● AUFGABENSTELLUNG
Führe den Text über Elsie Kühn-Leitz im Anschluss an seinen letzten Satz weiter.

● SEITENTEXT
____________________
Elsie Anna Grace Kühn-Leitz (* 22. Dezember 1903 in Wetzlar; † 5. August 1985 ebenda) war eine deutsche Juristin und Mäzenin.[1] Kühn-Leitz war die Gründungspräsidentin der Vereinigung Deutsch-Französischer Gesellschaften für Europa und entstammt der in Wetzlar ansässigen Industriellenfamilie Leitz.

Leben

Elsie Leitz kam als Tochter des Industriellen Ernst Leitz II zur Welt. Ihr Großvater, Ernst Leitz I, hatte die Optische Werke Ernst Leitz (Leica) in Wetzlar 1849 gegründet, deren Leitung ihr Vater übernahm. Ihre Mutter verstarb, als sie selbst sechs Jahre alt war. Sie besuchte die Höhere Töchterschule in Wetzlar und die reformpädagogische Freie Schulgemeinde Wickersdorf. Da in Wickersdorf das Ablegen des Abiturs nicht möglich war, wechselte sie an die Oberrealschule in Berlin-Mariendorf und erlangte dort 1921 das Abitur im Alter von 17 Jahren.
____________________
● GEGEBENE ZEILEN
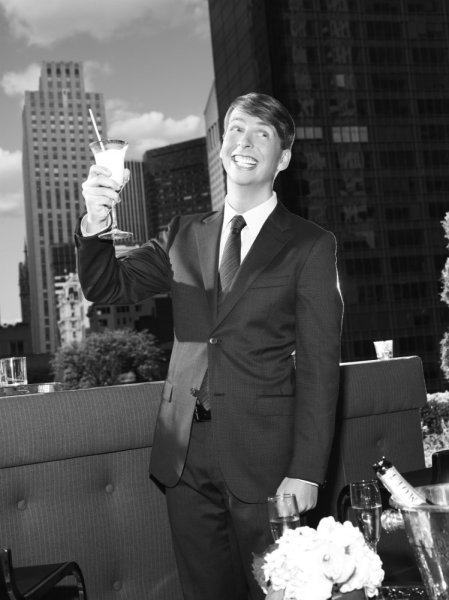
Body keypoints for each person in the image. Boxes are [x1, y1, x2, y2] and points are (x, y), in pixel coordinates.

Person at [75, 92, 343, 600]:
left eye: (261, 134)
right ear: (221, 147)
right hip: (183, 456)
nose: (245, 142)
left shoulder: (311, 244)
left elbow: (319, 366)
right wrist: (95, 222)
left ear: (283, 158)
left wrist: (307, 470)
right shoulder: (182, 234)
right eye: (236, 129)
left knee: (282, 592)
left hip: (267, 459)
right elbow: (106, 287)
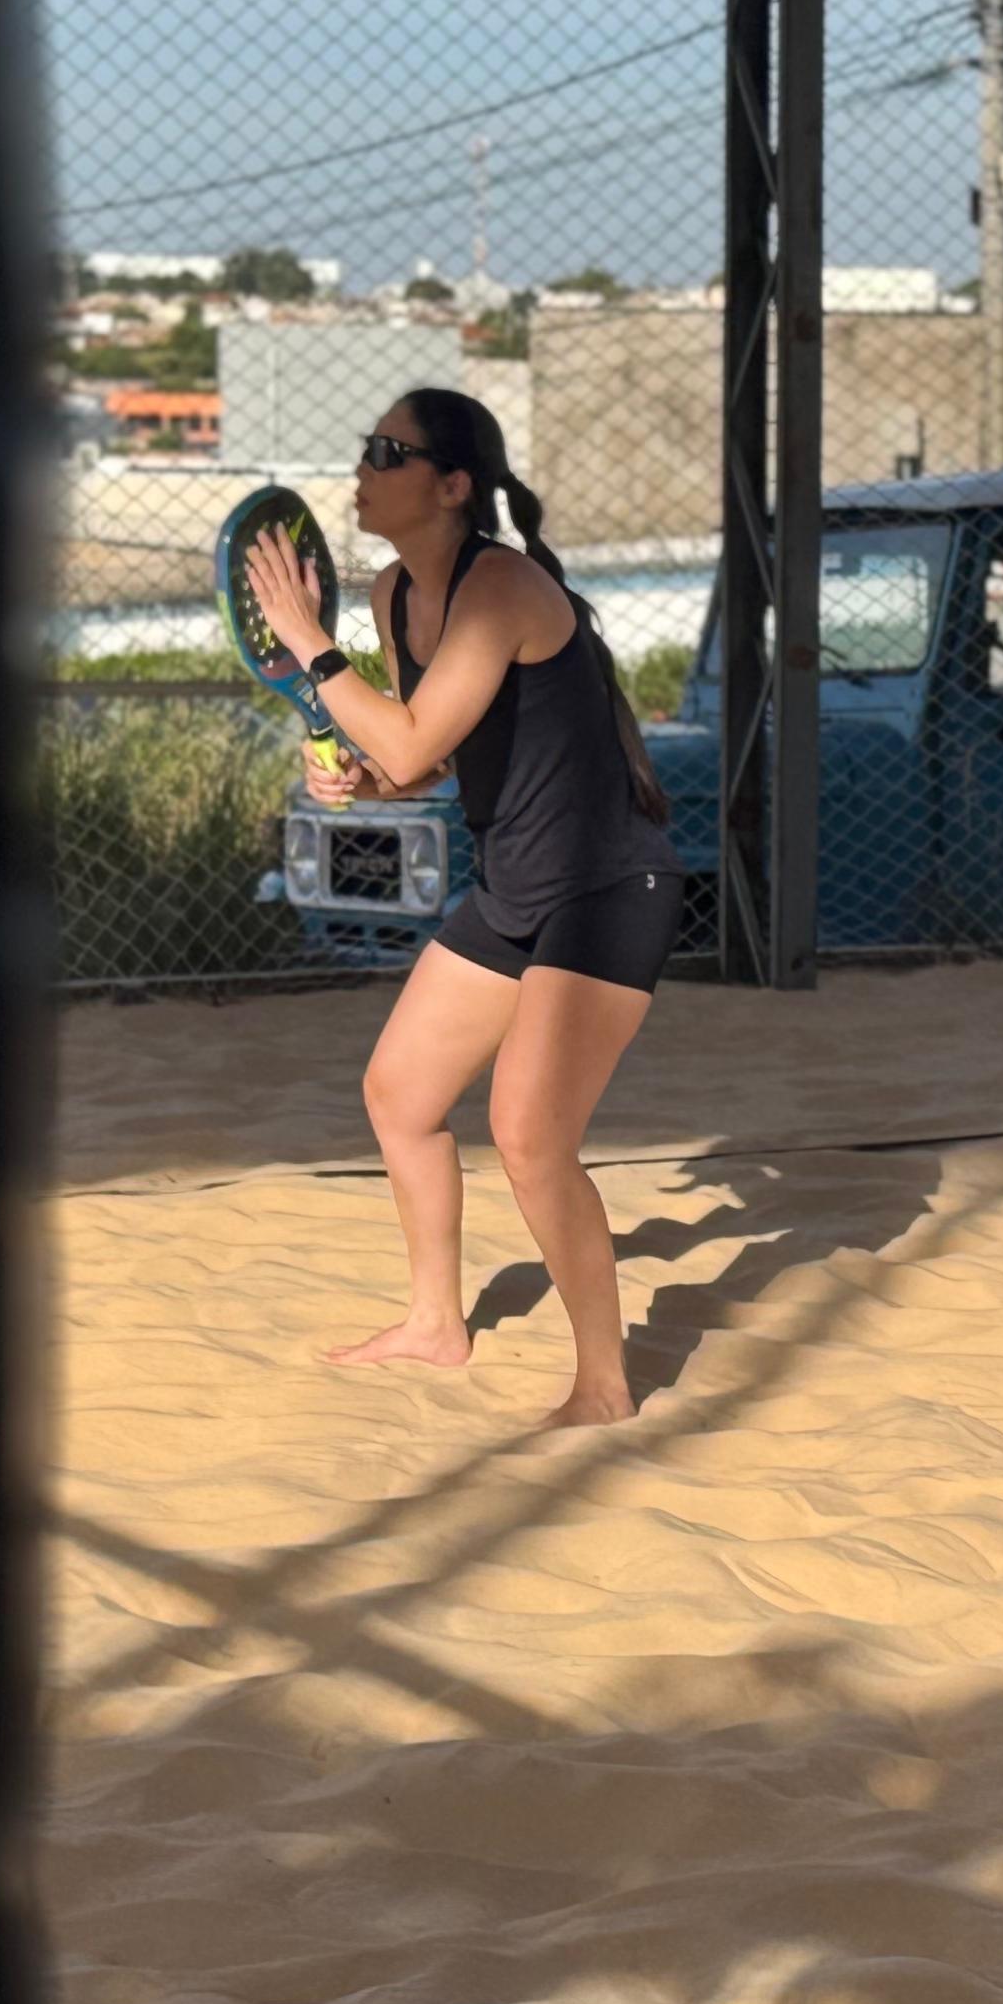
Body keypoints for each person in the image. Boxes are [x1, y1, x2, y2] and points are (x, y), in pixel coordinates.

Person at [241, 386, 679, 1428]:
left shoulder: (503, 590)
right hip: (519, 885)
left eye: (387, 450)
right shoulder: (395, 595)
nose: (364, 464)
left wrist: (309, 641)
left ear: (451, 485)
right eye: (365, 444)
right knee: (399, 1095)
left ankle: (605, 1387)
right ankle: (437, 1324)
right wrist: (360, 780)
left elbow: (402, 733)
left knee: (528, 1134)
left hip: (609, 890)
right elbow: (419, 757)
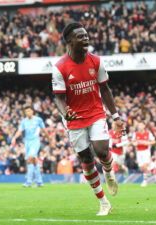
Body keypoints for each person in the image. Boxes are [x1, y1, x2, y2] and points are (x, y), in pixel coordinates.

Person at [51, 22, 126, 216]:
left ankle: (108, 171)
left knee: (101, 150)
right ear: (69, 41)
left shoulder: (96, 61)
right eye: (80, 36)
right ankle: (103, 202)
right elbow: (58, 97)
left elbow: (105, 89)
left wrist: (116, 116)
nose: (85, 38)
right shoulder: (60, 67)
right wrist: (65, 112)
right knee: (85, 157)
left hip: (95, 112)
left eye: (86, 35)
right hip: (74, 117)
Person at [11, 105, 50, 187]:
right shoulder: (24, 121)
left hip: (35, 141)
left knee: (30, 159)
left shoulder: (38, 120)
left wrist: (49, 139)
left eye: (29, 111)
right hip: (27, 143)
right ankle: (39, 181)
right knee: (34, 161)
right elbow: (20, 131)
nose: (27, 112)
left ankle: (29, 181)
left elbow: (44, 130)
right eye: (26, 111)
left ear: (32, 111)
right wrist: (14, 138)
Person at [132, 122, 156, 187]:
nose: (139, 126)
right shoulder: (135, 134)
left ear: (144, 126)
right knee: (141, 167)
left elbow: (154, 141)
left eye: (141, 125)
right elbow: (133, 141)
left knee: (145, 166)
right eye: (139, 125)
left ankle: (145, 181)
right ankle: (150, 169)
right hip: (138, 152)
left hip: (146, 151)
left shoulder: (148, 133)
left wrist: (147, 143)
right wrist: (135, 144)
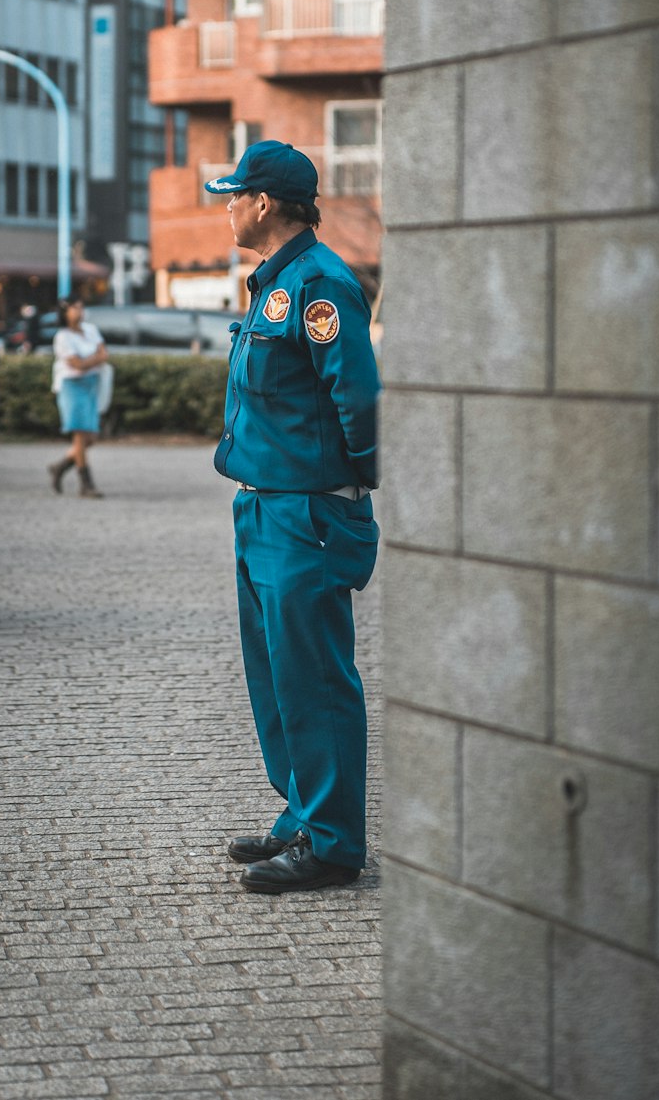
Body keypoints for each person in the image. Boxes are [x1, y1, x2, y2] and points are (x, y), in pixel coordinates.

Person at [204, 141, 381, 893]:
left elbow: (359, 399)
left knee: (314, 679)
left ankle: (335, 845)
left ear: (266, 203)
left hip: (304, 511)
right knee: (275, 676)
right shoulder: (273, 282)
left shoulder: (319, 284)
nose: (229, 206)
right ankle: (302, 815)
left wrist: (346, 485)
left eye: (235, 195)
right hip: (262, 506)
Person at [48, 297, 108, 498]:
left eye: (81, 307)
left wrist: (89, 361)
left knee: (91, 437)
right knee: (81, 435)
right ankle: (86, 483)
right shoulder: (63, 337)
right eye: (75, 308)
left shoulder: (90, 329)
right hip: (72, 386)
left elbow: (102, 355)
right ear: (65, 313)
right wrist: (94, 359)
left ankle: (61, 466)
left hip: (91, 384)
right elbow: (77, 364)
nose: (79, 312)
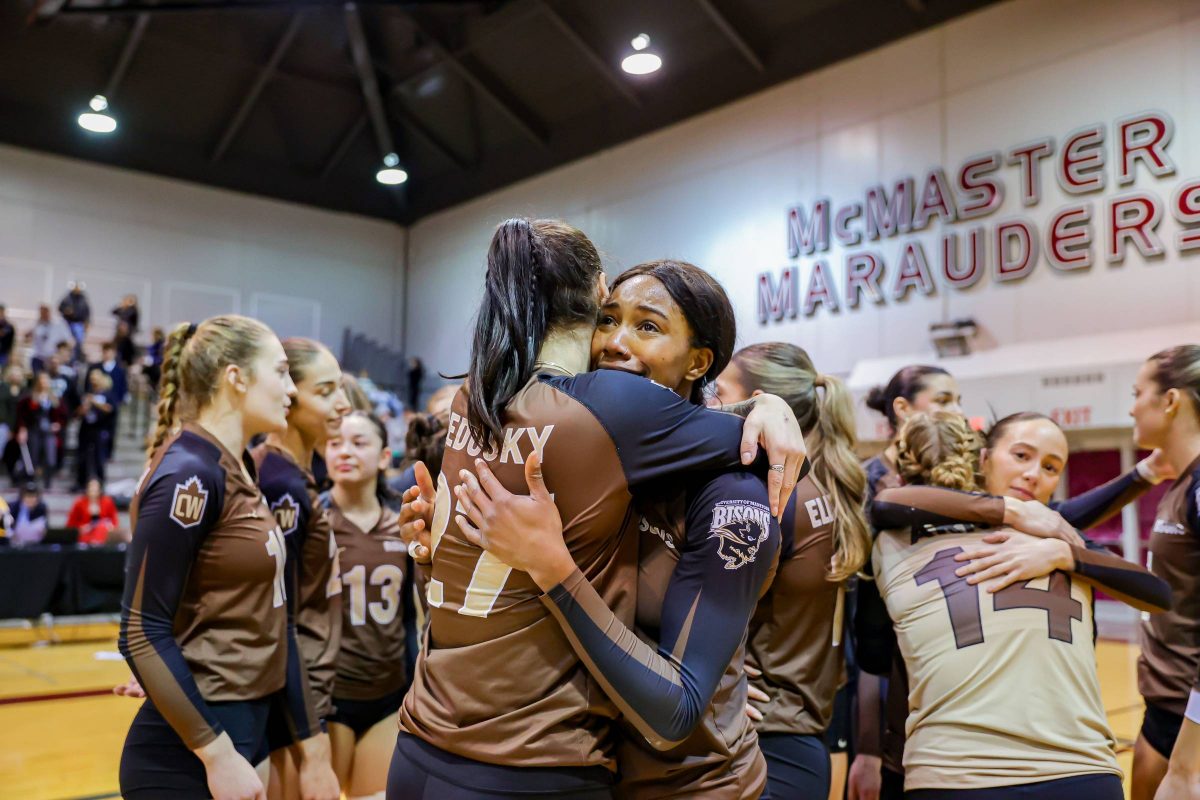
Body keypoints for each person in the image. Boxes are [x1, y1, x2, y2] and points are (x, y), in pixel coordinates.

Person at [389, 220, 805, 799]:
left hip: (689, 786)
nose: (614, 341)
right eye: (607, 318)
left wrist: (768, 407)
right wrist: (435, 552)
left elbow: (679, 707)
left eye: (648, 327)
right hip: (578, 767)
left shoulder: (731, 490)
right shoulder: (581, 438)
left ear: (697, 362)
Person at [857, 408, 1173, 798]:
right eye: (1021, 456)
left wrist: (1063, 556)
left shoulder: (1060, 534)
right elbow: (887, 502)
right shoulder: (904, 529)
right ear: (983, 459)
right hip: (966, 772)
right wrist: (1012, 511)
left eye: (1051, 467)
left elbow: (1158, 594)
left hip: (1071, 767)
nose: (1033, 474)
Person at [116, 315, 337, 800]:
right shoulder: (188, 473)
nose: (290, 390)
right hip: (187, 760)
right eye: (279, 372)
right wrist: (215, 752)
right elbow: (139, 630)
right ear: (235, 378)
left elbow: (278, 621)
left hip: (240, 736)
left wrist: (312, 748)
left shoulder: (235, 466)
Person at [708, 342, 870, 799]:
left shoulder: (775, 494)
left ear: (760, 403)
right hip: (800, 736)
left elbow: (712, 607)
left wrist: (725, 676)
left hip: (761, 736)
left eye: (719, 391)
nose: (710, 404)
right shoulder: (829, 489)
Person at [251, 337, 349, 798]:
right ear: (288, 396)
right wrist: (313, 749)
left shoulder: (298, 476)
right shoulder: (279, 483)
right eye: (326, 391)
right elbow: (278, 620)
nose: (344, 404)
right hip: (288, 707)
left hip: (303, 695)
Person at [325, 411, 421, 799]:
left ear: (384, 456)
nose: (345, 452)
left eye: (358, 443)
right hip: (328, 699)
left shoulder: (403, 521)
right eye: (335, 443)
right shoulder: (312, 519)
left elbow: (412, 615)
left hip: (386, 694)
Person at [1122, 346, 1200, 800]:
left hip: (1187, 726)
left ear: (1170, 401)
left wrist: (1188, 758)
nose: (1131, 406)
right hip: (1163, 714)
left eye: (1137, 393)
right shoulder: (1181, 484)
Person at [16, 372, 66, 488]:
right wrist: (22, 429)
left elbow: (62, 415)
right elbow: (22, 415)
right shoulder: (29, 397)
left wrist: (58, 424)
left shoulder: (54, 397)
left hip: (49, 431)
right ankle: (30, 481)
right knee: (32, 456)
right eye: (42, 380)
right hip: (34, 429)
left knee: (50, 457)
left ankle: (47, 481)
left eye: (46, 380)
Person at [88, 342, 128, 462]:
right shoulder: (96, 367)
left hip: (112, 405)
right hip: (97, 405)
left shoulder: (119, 370)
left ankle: (108, 453)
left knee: (111, 429)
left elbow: (122, 387)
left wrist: (119, 401)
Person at [74, 370, 113, 488]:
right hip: (86, 429)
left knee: (99, 458)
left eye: (95, 379)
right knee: (82, 457)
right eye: (91, 379)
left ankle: (100, 484)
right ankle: (81, 482)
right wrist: (84, 408)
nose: (93, 381)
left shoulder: (107, 394)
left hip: (100, 429)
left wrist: (94, 401)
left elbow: (110, 409)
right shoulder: (87, 394)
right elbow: (78, 413)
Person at [68, 478, 120, 545]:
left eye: (95, 488)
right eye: (91, 488)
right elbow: (71, 524)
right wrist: (82, 528)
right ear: (87, 489)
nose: (93, 490)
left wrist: (109, 526)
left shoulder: (107, 502)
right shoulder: (79, 503)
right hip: (85, 535)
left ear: (100, 490)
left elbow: (114, 522)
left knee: (101, 528)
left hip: (103, 533)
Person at [26, 305, 67, 374]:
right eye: (42, 312)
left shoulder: (59, 323)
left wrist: (61, 355)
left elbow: (67, 340)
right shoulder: (37, 323)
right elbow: (27, 335)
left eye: (45, 311)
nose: (43, 314)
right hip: (38, 357)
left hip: (52, 359)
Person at [58, 281, 91, 362]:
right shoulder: (67, 298)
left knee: (78, 342)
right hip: (68, 322)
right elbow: (60, 308)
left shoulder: (83, 299)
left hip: (78, 323)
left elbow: (87, 312)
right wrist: (66, 311)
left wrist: (87, 322)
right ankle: (65, 358)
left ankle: (76, 359)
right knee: (67, 341)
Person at [144, 326, 165, 395]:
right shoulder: (152, 346)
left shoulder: (161, 346)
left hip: (157, 367)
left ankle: (153, 387)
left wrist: (152, 360)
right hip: (151, 367)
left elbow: (161, 358)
____________________
● LÖSUNG
Darauffolgend begann Elsie Leitz an der Johann Wolfgang Goethe-Universität Frankfurt am Main Volkswirtschaftslehre und Sprachen zu studieren. Sie wechselte an die Handelshochschule München und schloss ihr Studium mit 19 Jahren als Diplom-Kauffrau ab. Anschließend studierte sie an der Ludwig-Maximilians-Universität München sowie später an der Friedrich-Wilhelms-Universität Berlin Rechtswissenschaft. Das Rechtsreferendariat absolvierte sie am Oberlandesgericht Frankfurt am Main mit Stage am Amtsgericht Bad Vilbel.

An der Frankfurter Universität promovierte sie 1936 „cum laude“ zur Dr. iur. mit einer Schrift Zur Frage der rechtsgeschäftlichen Mitgestaltung der ehelichen Lebensgemeinschaft durch die Ehegatten. Die Dissertation war bereits in den Jahren 1931/1932 entstanden. Ein Jahr zuvor, im Jahr 1935, hatte Leitz den promovierten Diplom-Volkswirt Kurt Kühn geheiratet. Aus der Ehe gingen die drei Kinder Knut († 2020[2]), Cornelia und Karin hervor.[3] Sie wurde 1948 wieder geschieden.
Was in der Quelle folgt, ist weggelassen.